== Bloque de texto ==
Lectura espiritual
Capítulo I
MARÍA, NUESTRA MADRE Y REINA
Dios te salve, Reina y Madre de
misericordia
I
Nuestra confianza en María ha de ser grande,
por ser ella la Madre de la misericordia
1. María es
Reina con su Hijo Jesús
Habiendo sido
exaltada la Virgen María como Madre del Rey de reyes, con toda razón la santa
Iglesia la honra y quiere que sea honrada por todos por el título glorioso de
reina. Si el Hijo es Rey, dice san Atanasio, con toda razón la Madre debe
tenerse por Reina y llamarse Reina y Señora. Desde que María, añade san
Bernardino se Siena, dio su consentimiento aceptando ser Madre del Verbo eterno,
desde ese instante mereció ser la reina del mundo y de todas las criaturas. Si
la carne de María, reflexiona san Arnoldo abad, no fue distinta de la de Jesús,
¿cómo puede estar la madre separada del reinado de su hijo? Por lo que debe
pensarse que la gloria del reinado no sólo es común entre la Madre y el Hijo,
sino que es la misma.
Y si Jesús es
rey del universo, reina también lo es María. De modo que, dice san Bernardino de
Siena, cuantas son las criaturas que sirven a Dios, tantas son las que deben
servir a María, ya que los ángeles, los hombres y todas las cosas del cielo y de
la tierra, estando sujetas al dominio de Dios, están también sometidas al
dominio de la Virgen. Por eso el abad Guérrico, contemplando a la Madre de Dios,
le habla así: “Prosigue, María, prosigue segura con los bienes de tu Hijo,
gobierna con toda confianza como reina, madre del rey y su esposa”. Sigue pues,
oh María, disponiendo a tu voluntad de los bienes de tu Hijo, pues al ser madre
y esposa del rey del mundo, se te debe como reina el imperio sobre todas las
criaturas.
2. María es
Reina de misericordia
Así que María
es Reina; pero no olvidemos, para nuestro común consuelo, que es una reina toda
dulzura y clemencia e inclinada a hacernos bien a los necesitados. Por eso la
santa Iglesia quiere que la saludemos y la llamemos en esta oración Reina
de misericordia. El mismo nombre de reina, conforme a san Alberto Magno,
significa piedad y providencia hacia los pobres; a diferencia del nombre de
emperatriz, que expresa más bien severidad y rigor. La excelencia del rey y de
la reina consiste en aliviar a los miserables, dice Séneca. Así como los
tiranos, al mandar, tienen como objetivo su propio provecho, los reyes, en
cambio, deben tener por finalidad el bien de sus vasallos. De ahí que en la
consagración de los reyes se ungen sus cabezas con aceite, símbolo de
misericordia, para demostrar que ellos, al reinar, deben tener ante todo
pensamientos de piedad y beneficencia hacia sus vasallos.
===
== Material proporcionado ==
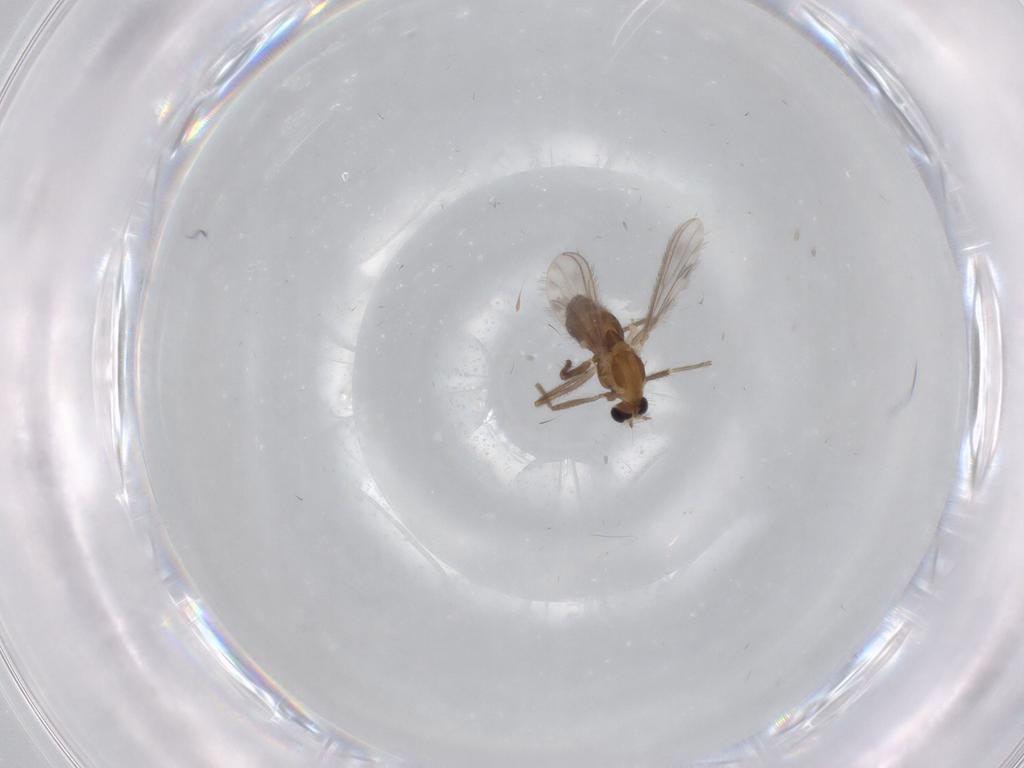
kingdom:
===
■ Tareas a realizar:
[a] ¿Qué santos, nombrados con la palabra «san» delante, se citan en el texto sobre María como Reina?
[b] Retoma el texto sobre María como Reina y continúalo a partir de su última oración.

■ Resultados por tarea:
[a] San Atanasio, san Bernardino de Siena, san Arnoldo abad y san Alberto Magno.

[b]
El rey debe
ante todo dedicarse a las obras de misericordia, pero no de modo que dejan de
usar la justicia contra los criminales cuando es debido. No obra así María, que
aunque reina no lo es de justicia, preocupada del castigo de los malhechores,
sino reina de la misericordia, atenta únicamente a la piedad y al perdón de los
pecadores. Por eso la Iglesia quiere que la llamemos expresamente reina de la
misericordia.
Reflexionando
el gran canciller de París Juan Gerson las palabras de David: “Dos cosas he
oído: que Dios tiene el poder y que tuya es, Señor, la misericordia” (Sal 61,
12), dice que fundándose el reino de Dios en la justicia y en la misericordia,
el Señor lo ha dividido: el reino de la justicia se lo ha reservado para él, y
el reino de la misericordia se lo ha cedido a María, mandando que todas las
misericordias que se otorgan a los hombres pasen por las manos de María y se
distribuyan según su voluntad. Santo Tomás lo confirma en el prólogo a las
Epístolas canónicas diciendo que la santísima Virgen, desde que concibió en su
seno al Verbo de Dios y le dio a luz, obtuvo la mitad del reino de Dios al ser
constituida reina de la misericordia, quedando para Jesucristo el reino de la
justicia.
El eterno
Padre constituyó a Jesucristo rey de justicia y por eso lo hizo juez universal
del mundo. Así lo cantó el profeta: “Señor, da tu juicio al rey y tu justicia al
hijo de reyes” (Sal 71, 2). Esto también lo comenta un docto intérprete, y dice:
Señor, tú has dado a tu Hijo la justicia porque la misericordia la diste a la
madre del rey. San Buenaventura, parafraseando también ese pasaje, dice: “Da,
Señor, tu juicio al rey y tu misericordia a la madre de él”. Así, de modo
semejante al arzobispo de Praga, Ernesto, dice que el eterno Padre ha dado al
Hijo el oficio de juzgar y castigar, y a la Madre el oficio de compadecer y
aliviar a los miserables. Así predijo el mismo profeta David que Dios mismo, por
así decirlo, consagró a María como reina de la misericordia ungiéndola con óleo
de alegría: “Dios te ungió con óleo de alegría” (Sal 44, 8). A fin de que todos
los miserables hijos de Adán se alegraran pensando tener en el cielo a
esta gran reina llena de unción de misericordia y de piedad para con todos
nosotros, como dice san Buenaventura: “María está llena de unción de
misericordia y de óleo de piedad, por eso Dios la ungió con óleo de
alegría”.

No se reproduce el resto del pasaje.